# Data in this exercise:
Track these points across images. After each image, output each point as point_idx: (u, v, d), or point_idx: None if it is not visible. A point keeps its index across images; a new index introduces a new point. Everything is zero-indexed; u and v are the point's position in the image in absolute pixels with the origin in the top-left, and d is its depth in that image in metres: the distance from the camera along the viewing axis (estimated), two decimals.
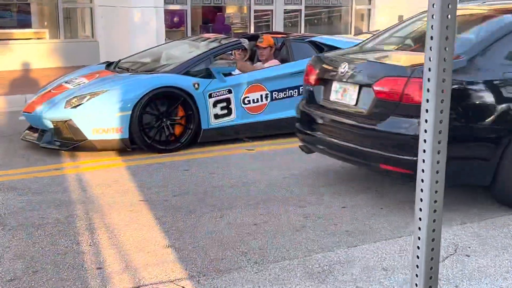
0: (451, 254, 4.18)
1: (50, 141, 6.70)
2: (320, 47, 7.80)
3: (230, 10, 14.92)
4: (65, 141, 6.64)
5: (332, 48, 7.72)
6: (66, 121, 6.56)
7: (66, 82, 7.41)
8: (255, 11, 14.68)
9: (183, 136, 6.86)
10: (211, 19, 14.62)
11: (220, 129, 7.07)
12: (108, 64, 8.01)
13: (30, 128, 7.07)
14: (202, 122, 6.89)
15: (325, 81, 5.47)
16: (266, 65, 7.57)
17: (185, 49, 7.89)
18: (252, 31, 14.58)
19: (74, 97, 6.68)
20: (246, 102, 7.14)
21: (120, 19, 12.78)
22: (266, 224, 4.76)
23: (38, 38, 13.13)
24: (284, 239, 4.46)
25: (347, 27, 16.28)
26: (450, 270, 3.93)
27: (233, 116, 7.10)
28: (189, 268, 3.99)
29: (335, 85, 5.29)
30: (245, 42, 7.76)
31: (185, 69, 6.98)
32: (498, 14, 5.56)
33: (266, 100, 7.26)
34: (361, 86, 4.99)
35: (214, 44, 7.55)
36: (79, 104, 6.55)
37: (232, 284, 3.76)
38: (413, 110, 4.40)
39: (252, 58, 7.99)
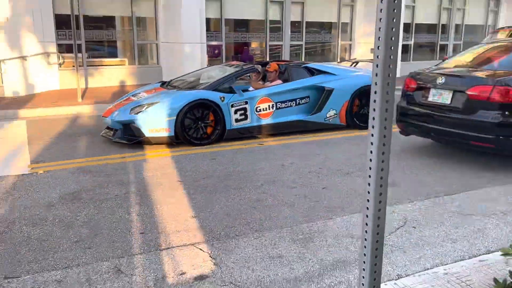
0: (401, 226, 3.81)
1: (120, 137, 6.46)
2: (311, 71, 7.41)
3: (253, 45, 14.53)
4: (130, 137, 6.39)
5: (319, 71, 7.38)
6: (131, 123, 6.32)
7: (132, 96, 7.17)
8: (270, 45, 14.30)
9: (213, 134, 6.55)
10: (240, 51, 14.28)
11: (239, 129, 6.73)
12: (163, 83, 7.71)
13: (107, 128, 6.83)
14: (226, 124, 6.58)
15: (422, 88, 5.86)
16: (272, 84, 7.20)
17: (217, 72, 7.55)
18: (268, 59, 14.23)
19: (136, 106, 6.43)
20: (258, 110, 6.80)
21: (176, 51, 12.50)
22: (266, 200, 4.42)
23: (121, 65, 12.91)
24: (277, 213, 4.11)
25: (334, 56, 15.77)
26: (400, 239, 3.56)
27: (249, 120, 6.76)
28: (206, 234, 3.68)
29: (432, 91, 5.69)
30: (259, 67, 7.44)
31: (215, 86, 6.67)
32: None
33: (273, 108, 6.90)
34: (454, 91, 5.44)
35: (237, 69, 7.18)
36: (140, 111, 6.31)
37: (237, 247, 3.45)
38: (496, 107, 5.05)
39: (264, 79, 7.62)
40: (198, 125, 6.46)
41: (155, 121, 6.25)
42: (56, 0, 11.42)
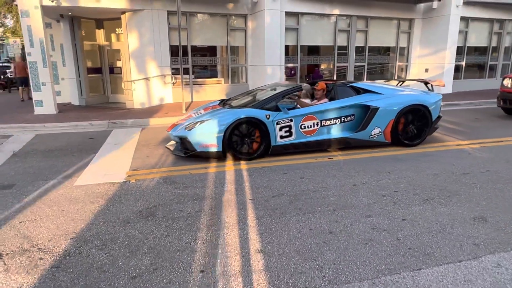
0: None
1: (179, 150, 5.21)
2: (357, 90, 5.56)
3: (323, 66, 12.82)
4: (186, 151, 5.12)
5: (365, 90, 5.52)
6: (185, 138, 5.05)
7: (194, 113, 5.87)
8: (338, 66, 12.49)
9: (258, 150, 5.07)
10: (312, 71, 12.66)
11: (284, 145, 5.17)
12: (221, 101, 6.28)
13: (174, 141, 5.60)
14: (271, 140, 5.09)
15: None
16: (319, 102, 5.53)
17: (269, 91, 5.93)
18: (335, 78, 12.48)
19: (190, 123, 5.14)
20: (302, 127, 5.20)
21: (260, 72, 11.28)
22: (340, 233, 2.92)
23: (218, 83, 11.95)
24: (354, 253, 2.60)
25: (392, 76, 13.53)
26: None
27: (293, 137, 5.18)
28: (271, 282, 2.29)
29: None
30: (308, 87, 5.77)
31: (261, 105, 5.16)
32: None
33: (317, 126, 5.26)
34: None
35: (284, 88, 5.58)
36: (192, 128, 5.02)
37: None
38: None
39: (314, 97, 5.94)
40: (244, 141, 5.01)
41: (205, 137, 4.91)
42: (171, 34, 10.68)
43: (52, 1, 8.88)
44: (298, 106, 5.39)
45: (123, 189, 4.03)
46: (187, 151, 5.10)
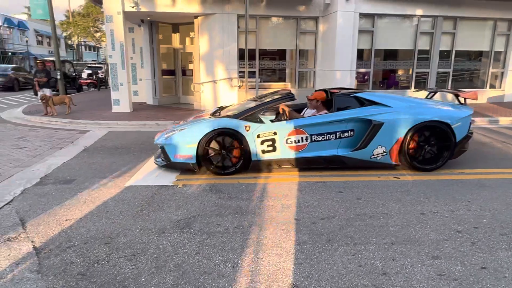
0: None
1: (160, 159, 4.83)
2: (361, 101, 4.69)
3: (400, 71, 11.72)
4: (166, 161, 4.70)
5: (371, 102, 4.64)
6: (163, 147, 4.68)
7: (182, 121, 5.46)
8: (416, 72, 11.30)
9: (236, 164, 4.57)
10: (387, 77, 11.65)
11: (266, 161, 4.60)
12: (218, 108, 5.60)
13: None
14: (252, 155, 4.53)
15: None
16: (318, 114, 4.83)
17: (262, 100, 5.08)
18: (413, 86, 11.30)
19: (171, 131, 4.74)
20: (288, 142, 4.55)
21: (328, 77, 10.70)
22: (395, 276, 2.39)
23: (285, 88, 11.70)
24: None
25: (483, 83, 11.82)
26: None
27: (277, 152, 4.57)
28: None
29: None
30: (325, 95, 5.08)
31: (241, 115, 4.60)
32: None
33: (307, 141, 4.55)
34: None
35: (274, 97, 4.97)
36: (169, 137, 4.64)
37: None
38: None
39: (329, 106, 5.04)
40: (221, 153, 4.53)
41: (179, 147, 4.52)
42: (240, 37, 10.71)
43: (133, 7, 9.49)
44: (286, 118, 4.72)
45: (168, 193, 3.96)
46: (167, 161, 4.71)
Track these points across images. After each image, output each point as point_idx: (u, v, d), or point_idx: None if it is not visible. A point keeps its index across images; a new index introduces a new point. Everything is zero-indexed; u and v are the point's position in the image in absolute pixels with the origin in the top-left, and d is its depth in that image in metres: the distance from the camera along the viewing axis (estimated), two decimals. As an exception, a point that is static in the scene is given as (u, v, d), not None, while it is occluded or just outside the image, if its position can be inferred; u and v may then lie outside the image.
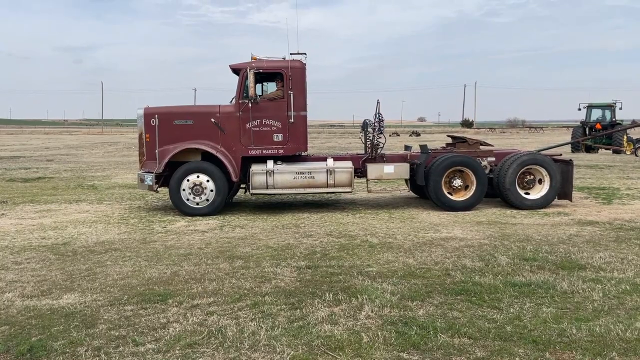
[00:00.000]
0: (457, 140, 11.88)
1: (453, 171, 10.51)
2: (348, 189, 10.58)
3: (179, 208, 10.37)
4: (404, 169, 10.76)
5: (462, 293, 5.33)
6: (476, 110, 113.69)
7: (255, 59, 10.41)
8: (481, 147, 11.51)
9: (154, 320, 4.68)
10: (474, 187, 10.43)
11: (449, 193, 10.48)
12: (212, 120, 10.34)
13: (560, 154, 11.85)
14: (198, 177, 10.25)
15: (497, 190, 10.69)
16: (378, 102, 11.14)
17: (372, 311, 4.82)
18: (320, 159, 10.82)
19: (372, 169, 10.72)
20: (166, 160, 10.22)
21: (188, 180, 10.24)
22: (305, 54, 10.64)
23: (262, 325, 4.50)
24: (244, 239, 8.11)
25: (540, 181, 10.59)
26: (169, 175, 10.41)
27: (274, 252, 7.15)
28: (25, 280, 5.92)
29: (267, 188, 10.37)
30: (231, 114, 10.42)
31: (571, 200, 10.73)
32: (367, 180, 10.90)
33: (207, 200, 10.28)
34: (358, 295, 5.22)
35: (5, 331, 4.43)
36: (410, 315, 4.74)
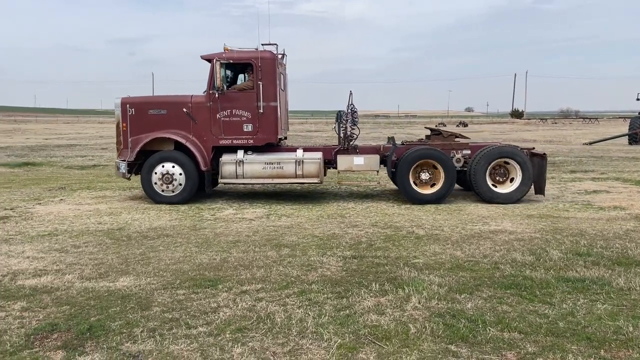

# Task objective:
Any images must be dropped; all other material is to be printed exactly.

# Finished task:
Track these points across images. After each image, output each point as point_idx: (u, v, d), or point_idx: None if it is not visible. A point keeps its index across images; a new index introduces a new point. Everything is zero-indexed; u and v are the point's position in the image in absolute pixels with the origin in the top-left, and d is its depth in that image in metres: the distance from the camera along the viewing axis (estimated), two decimals.
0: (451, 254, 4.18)
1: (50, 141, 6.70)
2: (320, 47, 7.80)
3: (230, 10, 14.92)
4: (65, 141, 6.64)
5: (332, 48, 7.72)
6: (66, 121, 6.56)
7: (66, 82, 7.41)
8: (255, 11, 14.68)
9: (183, 136, 6.86)
10: (211, 19, 14.62)
11: (220, 129, 7.07)
12: (108, 64, 8.01)
13: (30, 128, 7.07)
14: (202, 122, 6.89)
15: (325, 81, 5.47)
16: (266, 65, 7.57)
17: (185, 49, 7.89)
18: (252, 31, 14.58)
19: (74, 97, 6.68)
20: (246, 102, 7.14)
21: (120, 19, 12.78)
22: (266, 224, 4.76)
23: (38, 38, 13.13)
24: (284, 239, 4.46)
25: (347, 27, 16.28)
26: (450, 270, 3.93)
27: (233, 116, 7.10)
28: (189, 268, 3.99)
29: (335, 85, 5.29)
30: (245, 42, 7.76)
31: (185, 69, 6.98)
32: (498, 14, 5.56)
33: (266, 100, 7.26)
34: (361, 86, 4.99)
35: (214, 44, 7.55)
36: (79, 104, 6.55)
37: (232, 284, 3.76)
38: (413, 110, 4.40)
39: (252, 58, 7.99)
0: (401, 226, 3.81)
1: (120, 137, 6.46)
2: (311, 71, 7.41)
3: (253, 45, 14.53)
4: (130, 137, 6.39)
5: (319, 71, 7.38)
6: (131, 123, 6.32)
7: (132, 96, 7.17)
8: (270, 45, 14.30)
9: (213, 134, 6.55)
10: (240, 51, 14.28)
11: (239, 129, 6.73)
12: (163, 83, 7.71)
13: (107, 128, 6.83)
14: (226, 124, 6.58)
15: (422, 88, 5.86)
16: (272, 84, 7.20)
17: (217, 72, 7.55)
18: (268, 59, 14.23)
19: (136, 106, 6.43)
20: (258, 110, 6.80)
21: (176, 51, 12.50)
22: (266, 200, 4.42)
23: (121, 65, 12.91)
24: (277, 213, 4.11)
25: (334, 56, 15.77)
26: (400, 239, 3.56)
27: (249, 120, 6.76)
28: (206, 234, 3.68)
29: (432, 91, 5.69)
30: (259, 67, 7.44)
31: (215, 86, 6.67)
32: None
33: (273, 108, 6.90)
34: (454, 91, 5.44)
35: (237, 69, 7.18)
36: (140, 111, 6.31)
37: (237, 247, 3.45)
38: (496, 107, 5.05)
39: (264, 79, 7.62)
40: (198, 125, 6.46)
41: (155, 121, 6.25)
42: (56, 0, 11.42)
0: None
1: (179, 150, 5.21)
2: (357, 90, 5.56)
3: (323, 66, 12.82)
4: (186, 151, 5.12)
5: (365, 90, 5.52)
6: (185, 138, 5.05)
7: (194, 113, 5.87)
8: (338, 66, 12.49)
9: (258, 150, 5.07)
10: (312, 71, 12.66)
11: (284, 145, 5.17)
12: (221, 101, 6.28)
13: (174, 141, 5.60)
14: (271, 140, 5.09)
15: None
16: (319, 102, 5.53)
17: (269, 91, 5.93)
18: (335, 78, 12.48)
19: (190, 123, 5.14)
20: (302, 127, 5.20)
21: (260, 72, 11.28)
22: (340, 233, 2.92)
23: (218, 83, 11.95)
24: (354, 253, 2.60)
25: (392, 76, 13.53)
26: None
27: (293, 137, 5.18)
28: (271, 282, 2.29)
29: None
30: (308, 87, 5.77)
31: (261, 105, 5.16)
32: None
33: (317, 126, 5.26)
34: None
35: (284, 88, 5.58)
36: (192, 128, 5.02)
37: None
38: None
39: (314, 97, 5.94)
40: (244, 141, 5.01)
41: (205, 137, 4.91)
42: (171, 34, 10.68)
43: (52, 1, 8.88)
44: (298, 106, 5.39)
45: (123, 189, 4.03)
46: (187, 151, 5.10)
0: None
1: (160, 159, 4.83)
2: (361, 101, 4.69)
3: (400, 71, 11.72)
4: (166, 161, 4.70)
5: (371, 102, 4.64)
6: (163, 147, 4.68)
7: (182, 121, 5.46)
8: (416, 72, 11.30)
9: (236, 164, 4.57)
10: (387, 77, 11.65)
11: (266, 161, 4.60)
12: (218, 108, 5.60)
13: None
14: (252, 155, 4.53)
15: None
16: (318, 114, 4.83)
17: (262, 100, 5.08)
18: (413, 86, 11.30)
19: (171, 131, 4.74)
20: (288, 142, 4.55)
21: (328, 77, 10.70)
22: (395, 276, 2.39)
23: (285, 88, 11.70)
24: None
25: (483, 83, 11.82)
26: None
27: (277, 152, 4.57)
28: None
29: None
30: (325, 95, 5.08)
31: (241, 115, 4.60)
32: None
33: (307, 141, 4.55)
34: None
35: (274, 97, 4.97)
36: (169, 137, 4.64)
37: None
38: None
39: (329, 106, 5.04)
40: (221, 153, 4.53)
41: (179, 147, 4.52)
42: (240, 37, 10.71)
43: (133, 7, 9.49)
44: (286, 118, 4.72)
45: (168, 193, 3.96)
46: (167, 161, 4.71)
Track these points across images. After each image, output each point as point_idx: (u, v, d), or point_idx: None if it is not visible. A point keeps its index across images; a new index introduces a new point. Everything is zero-indexed; u and v are the point's position in the image in absolute pixels with the origin in the top-left, and d is its depth in that image in metres: the distance from the camera along the viewing axis (estimated), two decimals. As an exception, a point that is static in the scene is given as (u, v, d), not None, while it is occluded or just outside the image, if its position can be inferred; u and v may then lie outside the image.
[00:00.000]
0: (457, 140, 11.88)
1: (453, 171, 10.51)
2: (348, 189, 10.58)
3: (179, 208, 10.37)
4: (404, 169, 10.76)
5: (462, 293, 5.33)
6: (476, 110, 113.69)
7: (255, 59, 10.41)
8: (481, 147, 11.51)
9: (154, 320, 4.68)
10: (474, 187, 10.43)
11: (449, 193, 10.48)
12: (212, 120, 10.34)
13: (560, 154, 11.85)
14: (198, 177, 10.25)
15: (497, 190, 10.69)
16: (378, 102, 11.14)
17: (372, 311, 4.82)
18: (320, 159, 10.82)
19: (372, 169, 10.72)
20: (166, 160, 10.22)
21: (188, 180, 10.24)
22: (305, 54, 10.64)
23: (262, 325, 4.50)
24: (244, 239, 8.11)
25: (540, 181, 10.59)
26: (169, 175, 10.41)
27: (274, 252, 7.15)
28: (25, 280, 5.92)
29: (267, 188, 10.37)
30: (231, 114, 10.42)
31: (571, 200, 10.73)
32: (367, 180, 10.90)
33: (207, 200, 10.28)
34: (358, 295, 5.22)
35: (5, 331, 4.43)
36: (410, 315, 4.74)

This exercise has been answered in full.